GOAL:
How would you put "Radix sort can also have predictable memory overhead." from the sorting discussion below into Spanish?

TEXT SHOWN:
[Begin]

Radix sort is O[n] . (or [n * number of bytes in Int] or whatever is being compared).
It's omitted from the comparisons, I see. Radix sort can also have predictable memory overhead.
Edit: I misremembered, memory access is actually O(sqrt(N)):
And djb's vectorized sorting networks are pretty great: https://sorting.cr.yp.to/
It is slower than it's unstable brother, aptly named crumsort. https://github.com/scandum/crumsort
1) Is there a theoretical minimum assymptotic speed for sorting?
2) Some of these newer sorts seem to have arbitrary parameters in them (e.g. do X if size of set is smaller than Y). Are we likely to see more and more complex rule sets like that lead to increased sorting speeds?
2) Hybrid algorithms, i.e. those that change the underlying strategy based on some parameters, are already quite common in real-world implementaions. Examples include timsort (stable, mix of merge sort and insertion sort), used in Python, Java, and Rust, and pdqsort (unstable, mix of quicksort and heap sort), used in Rust and Go.
2) I think things like cache and machine word size have huge impact on real world speed, so it makes sense to have knobs to tweak to fit within those limits, even enough a theoretical analysis does away with constants like that
I think it's worth clarifying that this is the best worst case possible, i.e for every sorting algorithm you could create a certain input in a way that it won't be able to beat O(nlog(n)). In other words, O(nlog(n)) is a minimum hard limit for worst case speed, no algorithm can do better than O(nlog(n)) on all possible inputs (but it can do better on some inputs, o(n) being the hard limit there).
I don't really remember the theory behind this, but hopefully someone here can answer: is it theoretically possible for a sorting algorithm to achieve sub-O(nlog(n)) speeds on 99.99% (or some other %) of randomly selected inputs? Or even O(n)?
If we are sorting by comparison, then each comparison will eliminate at most half of the possible cases. So we need at least log_2(n!) comparisons in the worst case.
Occasionally one is discovered and solved, and it can lead to a brief domino effect, but I have no idea how many are left.
FWIW, I'm thinking of devices that don't have an MMU - like the Sega 32X. It's a hobby of mine. Having any GC time at all is too much suffering, even 1ms.
EDIT: Retracted -- did a search like for "license", but apparently the search results omits variants like "sublicense" which would have caught the MIT license at the beginning of the source file: https://github.com/scandum/blitsort/search?q=license vs. https://github.com/scandum/blitsort/search?q=sublicense
No it's not released yet but it's getting real close. The code is virtually done, with some minor cleanup required. Besides some personal stuff, a large source of my delay has been the headache that is panic safety in Rust. Non-trivial sorting code becomes extra difficult if a forced stack unwinding can occur every time you compare two elements, where you are then required to fully restore the input array to a valid state. Doubly so if you can't even assume the comparison operator is valid and obeys the strict order semantics.
I am currently in the process of writing a paper I want to publish along glidesort which is also mostly done. Since the linked talk I've also had some more performance wins making it ~4.5 times faster than std::stable_sort for uniform random integers and much more than that for low cardinality data and input patterns.

[End]

SOURCE DATA:
[Begin]

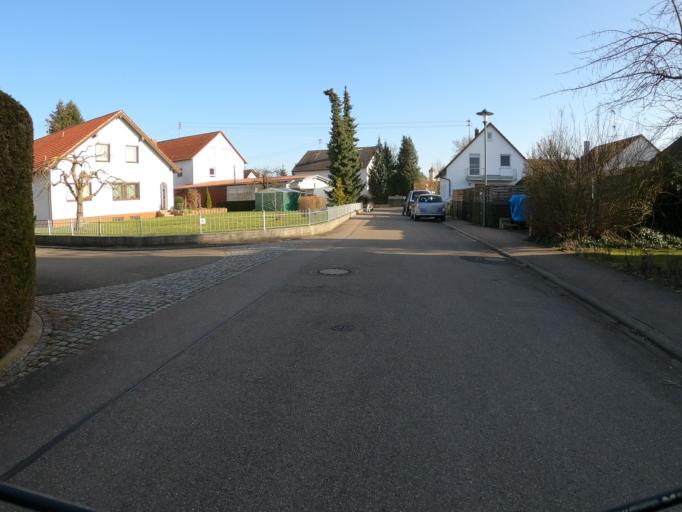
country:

[End]

SOLUTION BELOW:
El radix sort también puede tener un consumo adicional de memoria predecible.